* _Assignment_
Repeat exactly what appears from the opening line of the listing to the line with "ring dip: (42, 207)", inclusive.

□ □ □ □ □ □ □

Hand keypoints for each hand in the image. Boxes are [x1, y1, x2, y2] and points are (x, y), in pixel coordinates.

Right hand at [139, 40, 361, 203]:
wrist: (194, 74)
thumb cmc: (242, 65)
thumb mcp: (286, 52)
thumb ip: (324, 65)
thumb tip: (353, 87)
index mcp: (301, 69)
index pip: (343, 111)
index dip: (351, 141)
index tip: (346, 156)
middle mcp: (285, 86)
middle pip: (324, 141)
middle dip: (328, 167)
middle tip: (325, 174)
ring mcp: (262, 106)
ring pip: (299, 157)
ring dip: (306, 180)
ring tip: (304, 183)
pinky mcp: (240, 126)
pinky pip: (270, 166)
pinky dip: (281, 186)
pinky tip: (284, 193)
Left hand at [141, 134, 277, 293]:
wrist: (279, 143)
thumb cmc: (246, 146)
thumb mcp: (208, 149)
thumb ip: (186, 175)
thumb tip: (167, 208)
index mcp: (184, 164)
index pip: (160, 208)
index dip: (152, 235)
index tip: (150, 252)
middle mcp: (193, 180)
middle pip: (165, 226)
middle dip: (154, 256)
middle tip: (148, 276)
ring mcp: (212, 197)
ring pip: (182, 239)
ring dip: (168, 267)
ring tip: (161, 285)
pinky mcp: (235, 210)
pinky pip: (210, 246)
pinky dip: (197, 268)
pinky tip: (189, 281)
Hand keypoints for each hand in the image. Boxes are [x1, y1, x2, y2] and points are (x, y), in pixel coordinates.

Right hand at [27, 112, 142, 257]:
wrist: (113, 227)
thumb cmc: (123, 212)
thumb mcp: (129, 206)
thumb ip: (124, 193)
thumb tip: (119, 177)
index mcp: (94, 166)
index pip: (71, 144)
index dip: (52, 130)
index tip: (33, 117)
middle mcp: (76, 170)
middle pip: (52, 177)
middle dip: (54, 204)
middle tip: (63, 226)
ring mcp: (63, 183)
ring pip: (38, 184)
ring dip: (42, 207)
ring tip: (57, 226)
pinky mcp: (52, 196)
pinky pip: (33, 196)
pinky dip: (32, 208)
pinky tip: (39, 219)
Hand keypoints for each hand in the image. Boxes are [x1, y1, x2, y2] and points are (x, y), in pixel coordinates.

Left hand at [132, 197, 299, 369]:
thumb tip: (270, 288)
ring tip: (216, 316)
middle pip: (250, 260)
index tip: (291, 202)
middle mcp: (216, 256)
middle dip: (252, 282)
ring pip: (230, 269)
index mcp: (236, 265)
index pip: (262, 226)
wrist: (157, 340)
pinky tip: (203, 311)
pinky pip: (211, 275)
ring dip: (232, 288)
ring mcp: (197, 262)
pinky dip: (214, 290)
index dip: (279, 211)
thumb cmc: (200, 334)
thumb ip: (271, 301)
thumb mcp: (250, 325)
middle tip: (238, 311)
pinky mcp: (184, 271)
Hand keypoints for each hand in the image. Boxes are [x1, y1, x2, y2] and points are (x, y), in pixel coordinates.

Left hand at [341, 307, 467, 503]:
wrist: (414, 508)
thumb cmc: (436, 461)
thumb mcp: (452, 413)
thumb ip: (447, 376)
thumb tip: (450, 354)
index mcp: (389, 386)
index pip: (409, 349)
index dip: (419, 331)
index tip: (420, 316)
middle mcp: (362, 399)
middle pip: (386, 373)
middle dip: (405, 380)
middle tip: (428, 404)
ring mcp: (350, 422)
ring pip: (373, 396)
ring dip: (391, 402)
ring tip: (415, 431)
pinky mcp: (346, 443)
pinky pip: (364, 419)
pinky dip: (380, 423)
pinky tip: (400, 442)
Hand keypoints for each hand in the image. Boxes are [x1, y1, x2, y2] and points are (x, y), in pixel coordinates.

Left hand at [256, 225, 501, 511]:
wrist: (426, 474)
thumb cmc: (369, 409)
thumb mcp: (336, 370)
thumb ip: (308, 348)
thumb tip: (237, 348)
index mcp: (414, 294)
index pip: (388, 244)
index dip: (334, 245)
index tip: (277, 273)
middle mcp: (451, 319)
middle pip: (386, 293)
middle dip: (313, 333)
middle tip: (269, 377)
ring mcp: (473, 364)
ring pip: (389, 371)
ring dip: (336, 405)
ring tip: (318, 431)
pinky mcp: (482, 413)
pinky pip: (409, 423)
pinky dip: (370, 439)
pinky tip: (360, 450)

□ □ □ □ □ □ □

* _Your solution_
Hand keypoints for each hand in the image. Boxes are [x1, y1, x2, y2] and points are (x, y), in pixel coordinates.

Right hand at [139, 40, 361, 203]:
wrist: (194, 74)
thumb cmc: (242, 65)
thumb mcp: (286, 52)
thumb ip: (324, 65)
thumb tip: (353, 87)
index mcp: (301, 69)
index pip: (343, 111)
index dip: (351, 141)
index tip: (346, 156)
middle mcp: (285, 86)
middle pip: (324, 141)
middle dip: (328, 167)
middle tip: (325, 174)
ring mcp: (262, 106)
ring pip: (299, 157)
ring dip: (306, 180)
ring tip: (304, 183)
pinky mcp: (240, 126)
pinky pip: (270, 166)
pinky dip: (281, 186)
pinky tip: (284, 193)
Left hand at [141, 134, 277, 293]:
wrist: (279, 143)
thumb cmc: (246, 146)
thumb mcp: (208, 149)
thumb ip: (186, 175)
thumb tip: (167, 208)
index mcp: (184, 164)
index pip: (160, 208)
index dip: (152, 235)
index tip: (150, 252)
middle mcp: (193, 180)
middle pip: (165, 226)
middle dip: (154, 256)
middle tip: (148, 276)
ring mcp: (212, 197)
ring pip: (182, 239)
ring dip: (168, 267)
ring tip: (161, 285)
pinky mcp: (235, 210)
pinky pip: (210, 246)
pinky dip: (197, 268)
pinky tip: (189, 281)
Hand keypoints for each hand in the image. Boxes are [x1, y1, x2, y2] and points are (x, y), in pixel coordinates.

Right hand at [27, 112, 142, 257]:
wrist: (113, 227)
thumb cmc: (123, 212)
thumb mcp: (129, 206)
thumb ip: (124, 193)
thumb tip: (119, 177)
index mcp: (94, 166)
index pip: (71, 144)
index dip: (52, 130)
index tip: (33, 117)
middle mcp: (76, 170)
middle pip: (52, 177)
middle dip: (54, 204)
middle tip: (63, 226)
ring mcp: (63, 183)
ring pip: (38, 184)
ring dip: (42, 207)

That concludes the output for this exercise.